将所有商圈多边形转换为H3或Quadbin网格单元。保留位置标识符与

is_proposed

标记。

成功标志：每个位置对应一条网格单元记录，包含位置ID与类型标记。

Step 4: Find Overlap

步骤4：查找重叠区域

Use

native.joinv2

(inner join on the spatial index column) between existing-location cells and proposed-location cells. The result contains cells shared by at least one existing and one proposed location.

Success: Output contains only cells that fall in both an existing and a proposed catchment.

使用

native.joinv2

（基于空间索引列进行内连接）关联现有位置单元与拟议位置单元。结果包含至少被一个现有位置和一个拟议位置商圈覆盖的单元。

成功标志：输出仅包含同时属于现有与拟议商圈的单元。

Step 5: Measure Impact

步骤5：量化影响

Use

native.groupby

to aggregate overlap:

Per existing location: count of overlapping cells / total cells in that location's catchment = overlap percentage
Enrich overlap cells with population or revenue to quantify shared demand

Use

native.selectexpression

to compute the overlap ratio.

Success: Each existing location has an overlap metric showing how much of its catchment is shared with proposed locations.

使用

native.groupby

聚合重叠数据：

单个现有位置：重叠单元数 / 该位置商圈的总单元数 = 重叠百分比
增强重叠单元数据：结合人口或营收数据量化共享需求

使用

native.selectexpression

计算重叠比率。

成功标志：每个现有位置都有一个重叠指标，显示其商圈与拟议位置商圈的共享程度。

Step 6: Save

步骤6：保存

Use

native.saveastable

Success: Validated workflow with per-location cannibalization metrics.

使用

native.saveastable

保存结果。

成功标志：生成带有单个位置蚕食指标的已验证工作流。

Pattern C: Twin Areas / Similar Locations

模式C：相似区域/同类选址

Top-performing locations -> Trade areas -> Enrich -> Build similarity model -> Score all candidate areas -> Rank -> Save

高绩效位置 -> 商圈 -> 数据增强 -> 构建相似性模型 -> 为所有候选区域评分 -> 排名 -> 保存

Step 1: Identify Reference Locations

步骤1：确定参考位置

Load the full location dataset. Filter to top performers (e.g. top quartile by revenue) using

native.wheresimplified

native.orderby

native.limit

Success: A subset of high-performing locations isolated as the reference set.

加载完整位置数据集。使用

native.wheresimplified

或

native.orderby

native.limit

筛选出高绩效位置（例如营收前四分之一的门店）。

成功标志：分离出作为参考集的高绩效位置子集。

Step 2: Generate and Enrich Trade Areas

步骤2：生成并增强商圈数据

Create isochrone or buffer trade areas around reference locations. Polyfill to H3/Quadbin. Enrich with demographics, POIs, and any relevant variables.
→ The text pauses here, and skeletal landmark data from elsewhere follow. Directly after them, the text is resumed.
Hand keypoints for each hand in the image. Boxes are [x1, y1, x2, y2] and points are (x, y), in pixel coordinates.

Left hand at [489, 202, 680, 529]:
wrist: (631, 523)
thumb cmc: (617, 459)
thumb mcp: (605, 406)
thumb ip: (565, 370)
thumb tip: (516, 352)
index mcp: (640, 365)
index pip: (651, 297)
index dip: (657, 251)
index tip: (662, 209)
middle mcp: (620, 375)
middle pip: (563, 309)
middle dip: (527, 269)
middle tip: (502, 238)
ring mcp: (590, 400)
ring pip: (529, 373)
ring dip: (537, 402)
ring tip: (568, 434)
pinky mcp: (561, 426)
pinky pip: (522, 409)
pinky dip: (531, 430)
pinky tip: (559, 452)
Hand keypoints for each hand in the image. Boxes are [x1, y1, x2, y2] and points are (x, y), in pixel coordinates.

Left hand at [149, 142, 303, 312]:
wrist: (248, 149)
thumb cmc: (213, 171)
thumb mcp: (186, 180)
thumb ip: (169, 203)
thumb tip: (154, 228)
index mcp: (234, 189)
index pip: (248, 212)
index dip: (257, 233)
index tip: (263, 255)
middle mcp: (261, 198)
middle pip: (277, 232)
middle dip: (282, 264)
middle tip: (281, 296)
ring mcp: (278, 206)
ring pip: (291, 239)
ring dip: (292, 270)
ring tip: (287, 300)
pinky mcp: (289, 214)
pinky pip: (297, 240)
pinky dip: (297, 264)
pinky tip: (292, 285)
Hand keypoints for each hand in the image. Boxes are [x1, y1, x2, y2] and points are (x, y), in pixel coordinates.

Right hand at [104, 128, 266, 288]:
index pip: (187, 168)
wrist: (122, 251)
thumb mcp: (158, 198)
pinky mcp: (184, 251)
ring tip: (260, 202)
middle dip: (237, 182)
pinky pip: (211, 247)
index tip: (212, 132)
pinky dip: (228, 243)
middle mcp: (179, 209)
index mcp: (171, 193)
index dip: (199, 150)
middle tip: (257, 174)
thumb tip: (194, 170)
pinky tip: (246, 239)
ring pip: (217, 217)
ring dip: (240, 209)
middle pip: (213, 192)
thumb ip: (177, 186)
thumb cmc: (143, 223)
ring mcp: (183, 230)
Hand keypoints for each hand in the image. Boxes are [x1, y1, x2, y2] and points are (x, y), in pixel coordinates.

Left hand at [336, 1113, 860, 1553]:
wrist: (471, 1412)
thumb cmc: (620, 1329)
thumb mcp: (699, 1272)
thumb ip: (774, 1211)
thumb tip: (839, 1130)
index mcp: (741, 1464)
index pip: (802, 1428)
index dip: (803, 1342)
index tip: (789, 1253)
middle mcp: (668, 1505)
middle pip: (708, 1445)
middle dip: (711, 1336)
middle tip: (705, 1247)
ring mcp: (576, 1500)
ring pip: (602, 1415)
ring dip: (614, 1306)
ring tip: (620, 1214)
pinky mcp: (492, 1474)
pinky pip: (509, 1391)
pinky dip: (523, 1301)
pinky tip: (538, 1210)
Success: Each reference location has a rich demographic profile.

为参考位置创建等时线或缓冲区商圈，填充为H3/Quadbin网格单元，添加人口统计、POI及其他相关变量数据。

成功标志：每个参考位置都有丰富的人口统计特征。

Step 3: Build Twin Areas Model

步骤3：构建相似区域模型

Use

native.buildtwinareasmodel

(BUILD_TWIN_AREAS_MODEL) to create a PCA-based similarity model from the enriched reference locations.
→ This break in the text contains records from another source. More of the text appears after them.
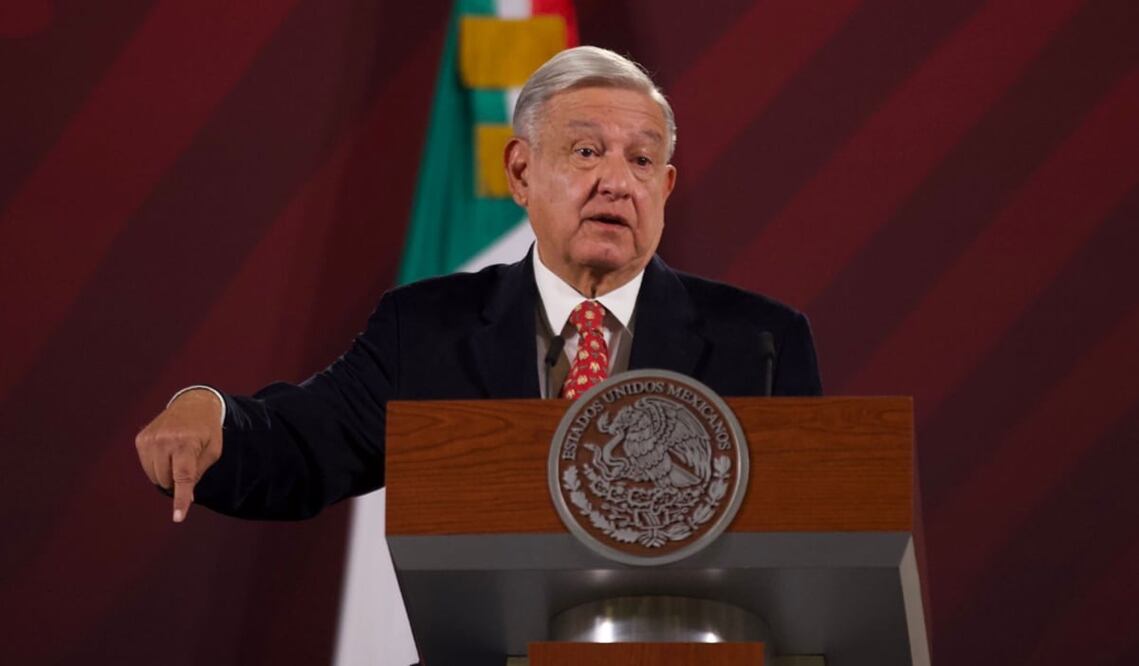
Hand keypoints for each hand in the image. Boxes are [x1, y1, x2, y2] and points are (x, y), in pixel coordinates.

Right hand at [135, 389, 222, 522]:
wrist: (193, 404)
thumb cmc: (207, 431)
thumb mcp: (213, 451)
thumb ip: (199, 474)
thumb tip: (186, 498)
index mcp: (187, 443)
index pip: (183, 477)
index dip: (181, 498)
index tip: (178, 517)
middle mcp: (165, 440)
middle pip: (167, 480)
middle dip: (177, 480)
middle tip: (188, 464)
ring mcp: (150, 439)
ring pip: (154, 476)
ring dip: (167, 474)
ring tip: (178, 455)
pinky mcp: (141, 439)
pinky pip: (146, 466)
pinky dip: (157, 466)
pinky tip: (167, 451)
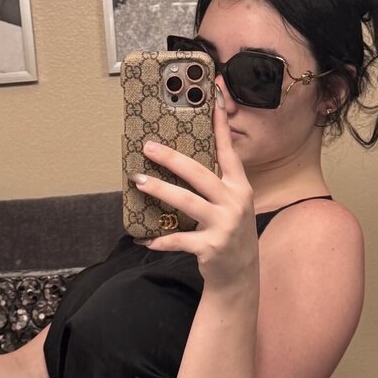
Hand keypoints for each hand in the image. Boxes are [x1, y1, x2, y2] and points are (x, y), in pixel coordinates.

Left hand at [129, 97, 257, 288]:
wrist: (239, 276)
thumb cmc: (229, 234)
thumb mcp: (231, 206)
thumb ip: (216, 185)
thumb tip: (183, 162)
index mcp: (239, 188)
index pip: (228, 153)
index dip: (220, 128)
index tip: (212, 102)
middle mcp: (235, 202)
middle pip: (199, 173)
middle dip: (171, 158)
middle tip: (147, 147)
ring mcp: (224, 225)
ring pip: (186, 202)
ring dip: (160, 190)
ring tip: (138, 181)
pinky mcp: (211, 247)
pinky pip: (179, 240)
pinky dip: (159, 240)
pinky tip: (144, 239)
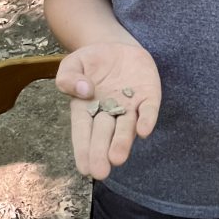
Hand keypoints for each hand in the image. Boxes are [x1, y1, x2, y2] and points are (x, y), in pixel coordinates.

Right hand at [56, 43, 160, 179]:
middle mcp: (109, 112)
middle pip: (105, 133)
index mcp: (86, 108)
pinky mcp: (149, 96)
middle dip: (102, 152)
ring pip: (126, 127)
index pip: (83, 131)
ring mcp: (130, 106)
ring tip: (118, 158)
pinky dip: (147, 120)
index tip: (84, 168)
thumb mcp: (72, 64)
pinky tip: (144, 131)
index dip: (83, 149)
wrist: (117, 46)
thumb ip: (69, 78)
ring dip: (123, 141)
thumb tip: (84, 91)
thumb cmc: (91, 61)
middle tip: (101, 172)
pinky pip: (148, 109)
Input: enriched reference locations with numeric feature columns
The model captures the multivariate "signature" of successful locations

Success: A model artifact that encodes the demographic profile of top performers.

使用

native.buildtwinareasmodel

（BUILD_TWIN_AREAS_MODEL）基于增强后的参考位置创建PCA（主成分分析）相似性模型。

输入：带有数值特征列的增强参考位置数据
模型捕捉成功选址的多元“特征”

成功标志：生成编码高绩效位置人口统计特征的模型工件。

Step 4: Find Similar Locations

步骤4：寻找相似位置

Use

native.findsimilarlocations

(FIND_SIMILAR_LOCATIONS) to score all candidate areas against the twin-areas model.

Input: candidate areas enriched with the same variables used to build the model
Output: similarity score per candidate

Success: Every candidate area has a similarity score relative to the reference set.

使用

native.findsimilarlocations

（FIND_SIMILAR_LOCATIONS）为所有候选区域基于相似区域模型评分。

输入：使用与构建模型相同变量增强后的候选区域数据
输出：每个候选区域的相似性评分

成功标志：每个候选区域都有相对于参考集的相似性评分。

Step 5: Rank and Save

步骤5：排名与保存

Rank by similarity score descending. Save top candidates.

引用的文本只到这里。